La distruzione del passato è la perdita del nostro futuro

Aggiornamento: 14 mag 2020

Il passato è cultura. È cultura nella forma più profonda perché composto dalle espressioni della memoria dei popoli. Nel nostro passato risiede la nostra coscienza, la nostra consapevolezza dei diritti e dei doveri morali. Non vi è emancipazione sociale ed umana senza la conoscenza e la comprensione di ciò che siamo stati.


Non è un caso, a mio avviso, che oggi si viva una sorta di «presente permanente», citando uno dei più importanti storici viventi E. J. Hobsbawm, in cui vi è una mancanza quasi totale del passato storico. Tale fenomeno, inoltre, non è solo relativo alla maggior parte dei giovani, come sostiene invece Hobsbawm, ma peggio ancora è esteso a chi in parte la storia l'ha un po' vissuta e forse dimenticata, ovvero i cosiddetti adulti.
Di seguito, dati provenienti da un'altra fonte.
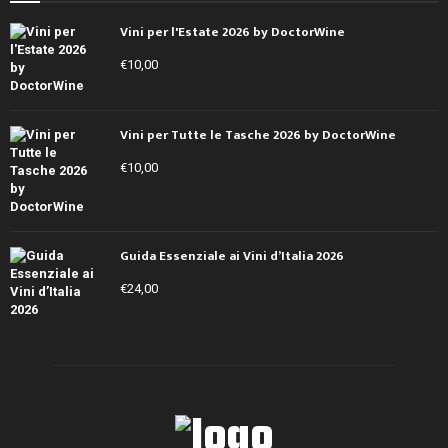
Vini per l'Estate 2026 by DoctorWine
€
10,00
Vini per Tutte le Tasche 2026 by DoctorWine
€
10,00
Guida Essenziale ai Vini d’Italia 2026
€
24,00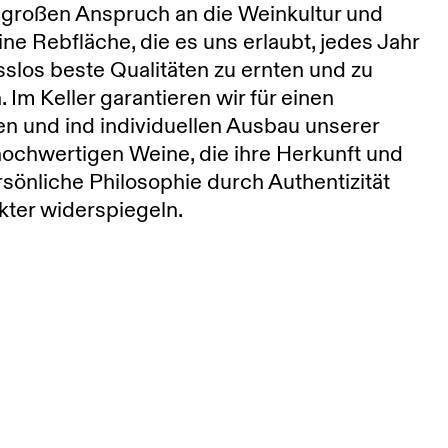
 großen Anspruch an die Weinkultur und
ine Rebfläche, die es uns erlaubt, jedes Jahr
los beste Qualitäten zu ernten und zu
n. Im Keller garantieren wir für einen
n und ind individuellen Ausbau unserer
 hochwertigen Weine, die ihre Herkunft und
sönliche Philosophie durch Authentizität
ter widerspiegeln.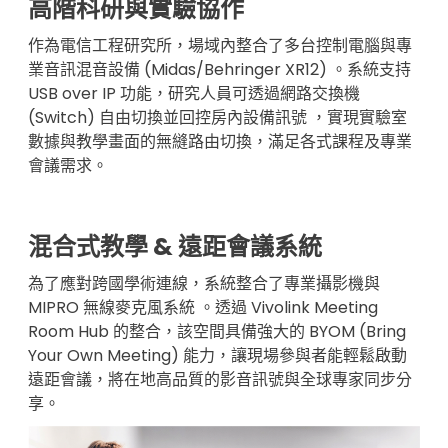
高階科研與實驗協作
作為電信工程研究所，場域內整合了多台控制電腦與專
業音訊混音設備 (Midas/Behringer XR12) 。系統支持
USB over IP 功能，研究人員可透過網路交換機
(Switch) 自由切換並回控房內設備訊號 ，實現實驗室
數據與教學畫面的無縫路由切換，滿足各式課程及專業
會議需求。
混合式教學 & 遠距會議系統
為了應對跨國學術連線，系統整合了專業攝影機與
MIPRO 無線麥克風系統 。透過 Vivolink Meeting
Room Hub 的整合，該空間具備強大的 BYOM (Bring
Your Own Meeting) 能力，讓現場參與者能輕鬆啟動
遠距會議，將在地高品質的影音訊號與全球專家同步分
享。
L'ignoranza del popolo nei confronti del passato è una condizione fondamentale per il mantenimento del potere. Un popolo ricco di cultura, di conoscenza e consapevolezza sarebbe un popolo impossibile da governare. Con "governare" non intendo "amministrare", bensì esercitare una forma, più o meno esplicita, di incontrollato potere con l'obbiettivo di massimizzarne il profitto.


Il capitalismo, nella sua forma più spietata, ha bisogno che i popoli non conoscano il loro passato e non imparino dai propri errori. Se così non fosse si potrebbe parlare di giustizia ed equità socio-economica senza ricondursi per forza al comunismo dittatoriale russo (o vedersi etichettati come tali), oppure si potrebbe insegnare la bellezza delle diversità dei popoli e i valori dell'inclusione sociale senza sentirsi dire "Prima gli Italiani".


Ogni forma di dittatura o monarchia della storia si è sempre fondata sulla violenza e sull'ignoranza delle masse. Ma non è forse il capitalismo, così come è stato pensato da Friedman e dalla Scuola di Chicago, una nuova, velata, forma di dittatura estrema che si regge sull'illusione di libertà? Il mercato, avendo pieni poteri di auto-regolazione, diventa quindi il nuovo dittatore.


Non è forse il capitalismo una nuova, velata, forma di dittatura?

Nei secoli passati la società non aveva certo a disposizione mezzi così avanzati per diffondere la conoscenza, soprattutto quella della storia. L'ignoranza si faceva forza delle circostanze per dilagare tra la gente comune e il dittatore, o il monarca, aveva vita facile: bastava saper tenere a bada qualche sporadico intellettuale acculturato e il gioco era fatto.


Ma oggi è ben'altra cosa: i canali potenziali di diffusione della cultura e del sapere si sono ampliati in modo esponenziale, potrebbe non esservi quasi più limite. Il "dittatore" - personalizzazione del capitalismo odierno - non può più pronunciarsi apertamente, è costretto a nascondersi e ad investire innumerevoli risorse nell'addomesticare la sete di conoscenza delle masse. E così dirama il suo dominio nelle scuole, nei programmi radio-televisivi, nella musica, nel teatro e in tutto ciò che è cultura; il mercato è ovunque ed influenza qualsiasi cosa.

Non basta più ormai non incentivare il diffondersi del sapere o semplicemente ostruirlo come nel medioevo, si deve far fare qualche passo indietro, si deve far dimenticare e reinsegnare a piacimento. Ecco cosa sta distruggendo il nostro passato.

In questa situazione gli storici non solo sono fondamentali, ma la loro attività deve andare oltre, come dice Hobsbawm, «l'essere dei semplici cronisti e compilatori di memorie». Devono farsi avanti e denunciare questo decadimento pilotato con lo stesso ardore con cui gli scienziati denunciano la crisi climatica. C'è bisogno di mobilitazione sociale che amplifichi la loro voce e che lotti per riprendersi la propria coscienza, la propria libertà intellettuale.


La conoscenza del passato è il progresso più importante a cui l'uomo possa ambire, e non vi sarà futuro se dimenticheremo ciò che siamo stati.